The students seemed delighted by that fact. A quarter of the reading sounded far less tedious. Alex raised his hand. “Mr. Ma-HARE!”
Mr. Maher rolled his eyes. Yes, he knew his name looked a bit confusing to say on paper, but he made it very clear on the first day of class that it was pronounced ‘MAR.’ Alex had purposefully butchered his name that fateful morning in September, and admittedly, Mr. Maher had given a small chuckle at the joke. HUGE MISTAKE! Alex never stopped calling him that. Sure it was a little funny the first time, but halfway through the school year and a thousand beatings to a brutally murdered horse later, Mr. Maher called on every ounce of self-control in his being to keep himself from strangling Alex’s shit-eating grin off his face. It was okay though. Mr. Maher was banging Alex’s mom.

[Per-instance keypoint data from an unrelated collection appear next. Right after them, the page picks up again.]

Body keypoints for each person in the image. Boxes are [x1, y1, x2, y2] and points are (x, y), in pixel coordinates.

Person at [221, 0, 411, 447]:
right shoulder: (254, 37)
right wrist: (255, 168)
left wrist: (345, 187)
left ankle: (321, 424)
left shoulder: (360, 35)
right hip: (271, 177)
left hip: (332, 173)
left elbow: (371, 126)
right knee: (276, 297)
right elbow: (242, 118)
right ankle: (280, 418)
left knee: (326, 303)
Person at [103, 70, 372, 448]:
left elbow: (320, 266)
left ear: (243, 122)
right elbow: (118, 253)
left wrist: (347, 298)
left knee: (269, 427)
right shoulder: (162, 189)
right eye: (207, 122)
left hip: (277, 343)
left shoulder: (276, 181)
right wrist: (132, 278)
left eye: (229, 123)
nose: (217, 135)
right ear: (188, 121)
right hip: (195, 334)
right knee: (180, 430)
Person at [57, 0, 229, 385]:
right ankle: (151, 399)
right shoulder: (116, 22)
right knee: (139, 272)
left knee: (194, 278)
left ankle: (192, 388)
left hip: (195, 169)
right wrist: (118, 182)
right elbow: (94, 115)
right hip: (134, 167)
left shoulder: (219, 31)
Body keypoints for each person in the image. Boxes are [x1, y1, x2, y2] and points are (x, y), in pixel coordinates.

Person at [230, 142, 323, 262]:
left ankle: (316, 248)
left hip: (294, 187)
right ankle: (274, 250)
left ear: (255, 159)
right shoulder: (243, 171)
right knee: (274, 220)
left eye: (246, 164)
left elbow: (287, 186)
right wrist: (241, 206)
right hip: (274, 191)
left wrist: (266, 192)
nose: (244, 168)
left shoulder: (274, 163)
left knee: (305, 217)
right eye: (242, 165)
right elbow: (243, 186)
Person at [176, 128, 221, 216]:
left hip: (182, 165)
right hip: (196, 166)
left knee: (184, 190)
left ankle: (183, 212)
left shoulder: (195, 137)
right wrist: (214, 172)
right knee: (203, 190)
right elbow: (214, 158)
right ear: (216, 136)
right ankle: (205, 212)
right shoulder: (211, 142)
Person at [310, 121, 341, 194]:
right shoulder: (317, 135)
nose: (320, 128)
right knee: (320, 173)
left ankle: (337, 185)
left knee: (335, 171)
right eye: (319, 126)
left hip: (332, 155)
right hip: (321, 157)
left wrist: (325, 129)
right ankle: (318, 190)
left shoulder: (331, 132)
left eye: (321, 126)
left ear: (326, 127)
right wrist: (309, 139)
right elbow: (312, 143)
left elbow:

Accustomed to receiving a perfect report card, Ms. Richardson must have been aghast to see the bold F in English for her precious son. Not long afterwards, Ms. Richardson invited Mr. Maher to dinner one evening to see what measures could be taken to help improve her little Alexander’s grades. He wanted to go to Harvard, you know. Amazingly, Alex saw huge improvements on his essays and tests. He won the award for Most Improved in English at the end of the year.
With a groan, Mr. Maher called upon the little shit. “Yes Alex?”
“Can we choose our own groups?”
“No. No, you cannot choose your own groups.”
Because then you would just pair up with your friends and do nothing but fuck off all day. “Because you guys will need-”
Julie’s hand shot up.
“Because you guys and girls will need to learn how to work with different types of people.”
“What if I don’t like the people I have to work with, Mr. Ma-HARE?” Alex asked.
Tough shit, you little fuck. “Very often, usually, if not always, you will not like the people you have to work with.”
“Do you like the people you have to work with, Mr. Maher?” Katie asked.
The young English teacher in his mid twenties sighed as his shoulders fell about an inch or so. “Katie, you’re gonna be in group 3.”